Once you reach the line with "باید نمازخانه های" in the material below, copy each line exactly up to and including the line with "12.Januar bis 18.Februar", and skip the pictures.

● Records for the task
################

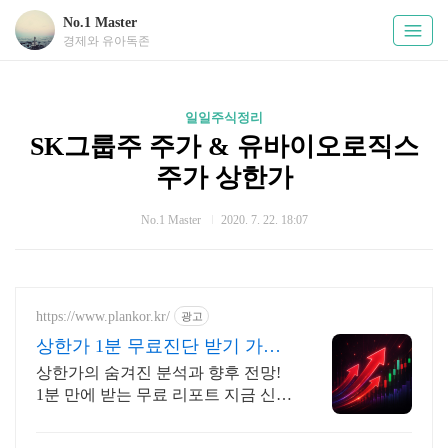
No.1 Master
경제와 유아독존
일일주식정리
SK그룹주 주가 & 유바이오로직스
주가 상한가
No.1 Master
2020. 7. 22. 18:07
https://www.plankor.kr/
광고
상한가 1분 무료진단 받기 가입
즉시 무료리포트 100%
상한가의 숨겨진 분석과 향후 전망!
1분 만에 받는 무료 리포트 지금 신청
하세요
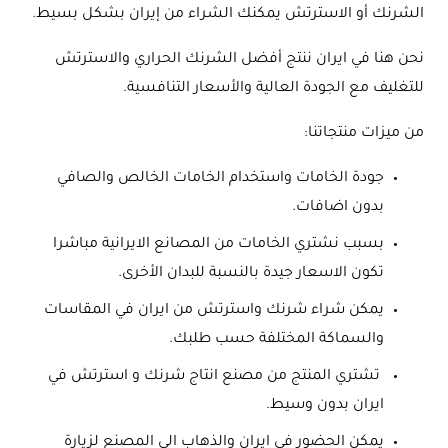
الشرنك أو الاسترتش يمكنك الشراء من إيران بشكل بسيط.
نحن هنا في ايران ننتج أفضل الشرنك الحراري والاسترتش
للتغليف مع الجودة العالية والأسعار التنافسية.
من ميزات منتجاتنا:
جودة الخامات واستخدام الخامات الخالص والصافي
بدون اضافات.
بسبب نشتري الخامات من المصانع الايرانية مباشرا
تكون الاسعار جيدة بالنسبة للبدان الأخرى.
يمكن شراء شرنك واسترتش من ايران في المقاسات
والسماكة المختلفة حسب طلبك.
تشتري المنتج من مصنع انتاج شرنك و استرتش في
ايران بدون وسيط.
يمكن الحضور في ايران والذهاب الى المصنع لزيارة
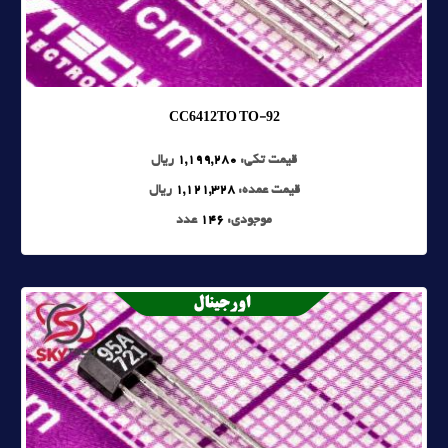
CC6412TO TO-92
قیمت تکی:
1,199,280
ریال
قیمت عمده:
1,121,328
ریال
موجودی:
146
عدد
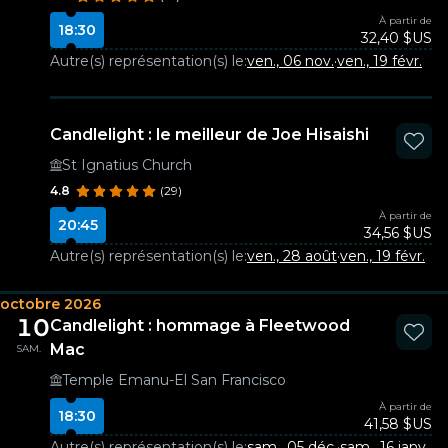
À partir de
18:30
32,40 $US
Autre(s) représentation(s) le:
ven., 06 nov.
·
ven., 19 févr.
Candlelight : le meilleur de Joe Hisaishi
St Ignatius Church
4.8
(29)
À partir de
20:45
34,56 $US
Autre(s) représentation(s) le:
ven., 28 août
·
ven., 19 févr.
octobre 2026
10
Candlelight : hommage à Fleetwood
Mac
SAM.
Temple Emanu-El San Francisco
À partir de
18:30
41,58 $US
Autre(s) représentation(s) le:
sam., 05 déc.
·
sam., 16 janv.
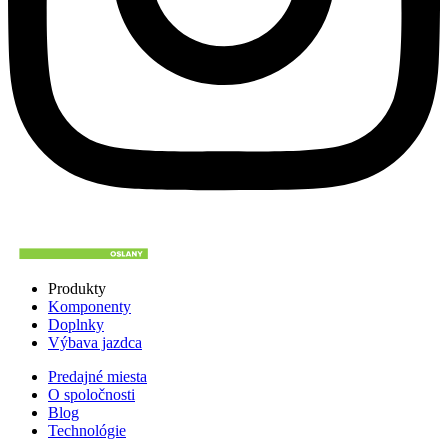
Produkty
Komponenty
Doplnky
Výbava jazdca
Predajné miesta
O spoločnosti
Blog
Technológie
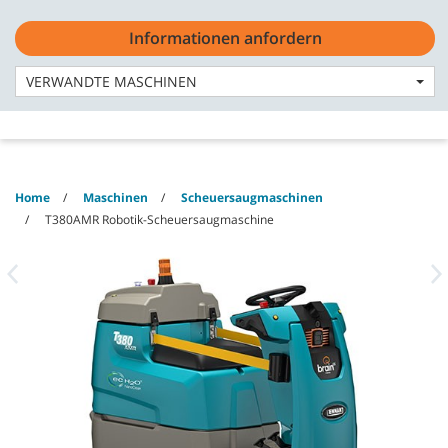
Skip
Skip
to
to
Informationen anfordern
content
navigation
Deutsch - DE
menu
VERWANDTE MASCHINEN
Home
Maschinen
Scheuersaugmaschinen
T380AMR Robotik-Scheuersaugmaschine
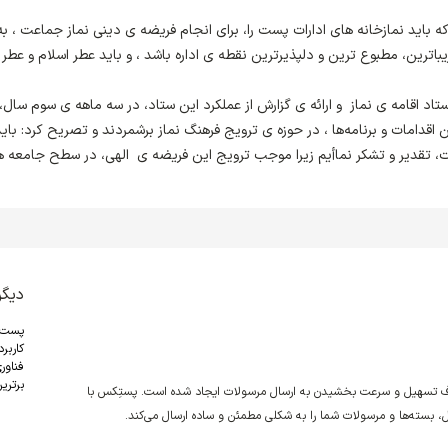
 باید نمازخانه های ادارات پست را، برای انجام فریضه ی دینی نماز جماعت ، به
باترین، مطبوع ترین و دلپذیرترین نقطه ی اداره باشد ، و باید عطر اسلام و عطر 
اد اقامه ی نماز و ارائه ی گزارش از عملکرد این ستاد، در سه ماهه ی سوم سال، 
ین اقدامات و برنامه‌ها ، در حوزه ی ترویج فرهنگ نماز برشمردند و تصریح کرد: باید
ت، تقدیر و تشکر نماأیم زیرا موجب ترویج این فریضه ی الهی، در سطح جامعه ه
دیگر
پست
کاربر
فناور
برترین
دف تسهیل و سرعت بخشیدن به ارسال مرسولات ایجاد شده است. پستِکس با
نقل، بسته‌ها و مرسولات شما را به شکلی مطمئن و ساده ارسال می‌کند.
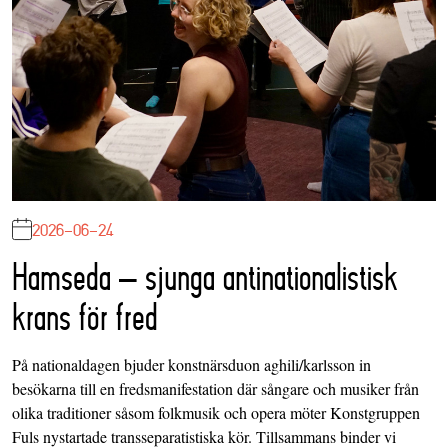
2026-06-24
Hamseda – sjunga antinationalistisk
krans för fred
På nationaldagen bjuder konstnärsduon aghili/karlsson in
besökarna till en fredsmanifestation där sångare och musiker från
olika traditioner såsom folkmusik och opera möter Konstgruppen
Fuls nystartade transseparatistiska kör. Tillsammans binder vi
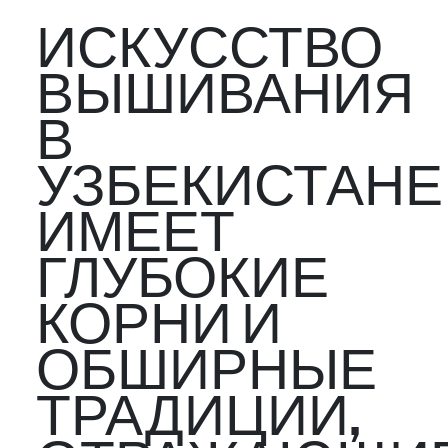
ИСКУССТВО
ВЫШИВАНИЯ
В
УЗБЕКИСТАНЕ
ИМЕЕТ
ГЛУБОКИЕ
КОРНИ И
ОБШИРНЫЕ
ТРАДИЦИИ,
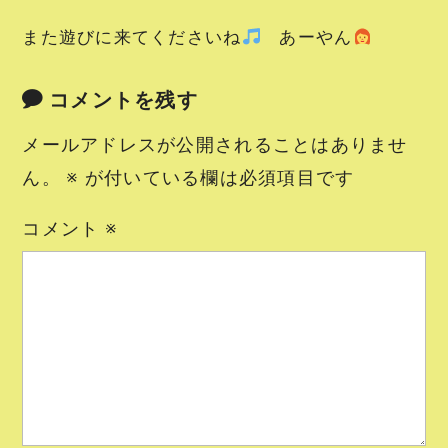
また遊びに来てくださいね
あーやん
コメントを残す
メールアドレスが公開されることはありませ
ん。
※
が付いている欄は必須項目です
コメント
※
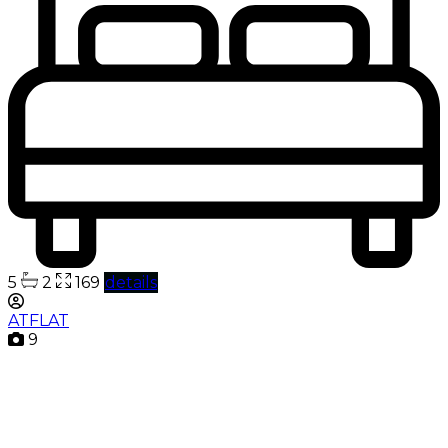
5
2
169
details
ATFLAT
9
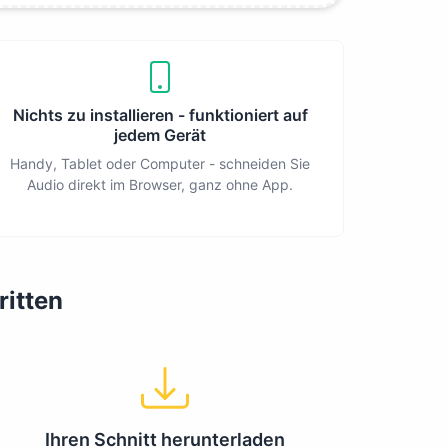
Nichts zu installieren - funktioniert auf
jedem Gerät
Handy, Tablet oder Computer - schneiden Sie
Audio direkt im Browser, ganz ohne App.
ritten
Ihren Schnitt herunterladen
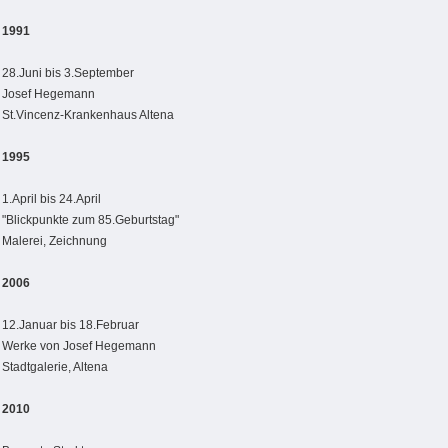
1991
28.Juni bis 3.September
Josef Hegemann
St.Vincenz-Krankenhaus Altena
1995
1.April bis 24.April
"Blickpunkte zum 85.Geburtstag"
Malerei, Zeichnung
2006
12.Januar bis 18.Februar
Werke von Josef Hegemann
Stadtgalerie, Altena
2010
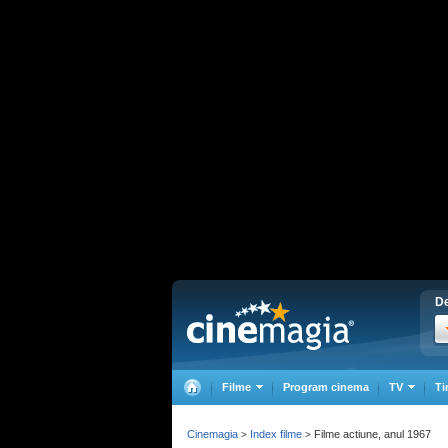
De
Filme
Program cinema
TV
Ti
Cinemagia
Index filme
Filme actiune, anul 1967
>
>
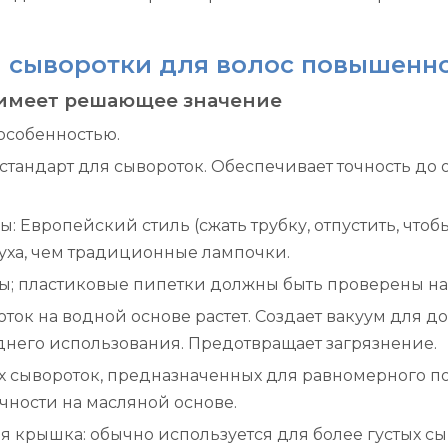
 сыворотки для волос повышенн
ь имеет решающее значение
особенностью.
 стандарт для сывороток. Обеспечивает точность д
 Европейский стиль (сжать трубку, отпустить, чтоб
уха, чем традиционные лампочки.
ы; пластиковые пипетки должны быть проверены на
ок на водной основе растет. Создает вакуум для до
еднего использования. Предотвращает загрязнение.
дных сывороток, предназначенных для равномерного 
чности на масляной основе.
 крышка: обычно используется для более густых сы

################

● Result of the exercise
 باید نمازخانه های ادارات پست را، برای انجام فریضه ی دینی نماز جماعت ، به
باترین، مطبوع ترین و دلپذیرترین نقطه ی اداره باشد ، و باید عطر اسلام و عطر 
اد اقامه ی نماز و ارائه ی گزارش از عملکرد این ستاد، در سه ماهه ی سوم سال، 
ین اقدامات و برنامه‌ها ، در حوزه ی ترویج فرهنگ نماز برشمردند و تصریح کرد: باید
ت، تقدیر و تشکر نماأیم زیرا موجب ترویج این فریضه ی الهی، در سطح جامعه ه
دیگر
پست
کاربر
فناور
برترین
دف تسهیل و سرعت بخشیدن به ارسال مرسولات ایجاد شده است. پستِکس با
نقل، بسته‌ها و مرسولات شما را به شکلی مطمئن و ساده ارسال می‌کند.
2026-06-24
Hamseda – sjunga antinationalistisk
krans för fred
På nationaldagen bjuder konstnärsduon aghili/karlsson in
besökarna till en fredsmanifestation där sångare och musiker från
olika traditioner såsom folkmusik och opera möter Konstgruppen
Fuls nystartade transseparatistiska kör. Tillsammans binder vi
ИСКУССТВО
ВЫШИВАНИЯ
В
УЗБЕКИСТАНЕ
ИМЕЕТ
ГЛУБОКИЕ
КОРНИ И
ОБШИРНЫЕ
ТРАДИЦИИ,
また遊びに来てくださいね
あーやん
コメントを残す
メールアドレスが公開されることはありませ
ん。
※
が付いている欄は必須項目です
コメント
※
5
2
169
details
ATFLAT
9
Nichts zu installieren - funktioniert auf
jedem Gerät
Handy, Tablet oder Computer - schneiden Sie
Audio direkt im Browser, ganz ohne App.
ritten
Ihren Schnitt herunterladen
1991
28.Juni bis 3.September
Josef Hegemann
St.Vincenz-Krankenhaus Altena
1995
1.April bis 24.April
"Blickpunkte zum 85.Geburtstag"
Malerei, Zeichnung
2006
12.Januar bis 18.Februar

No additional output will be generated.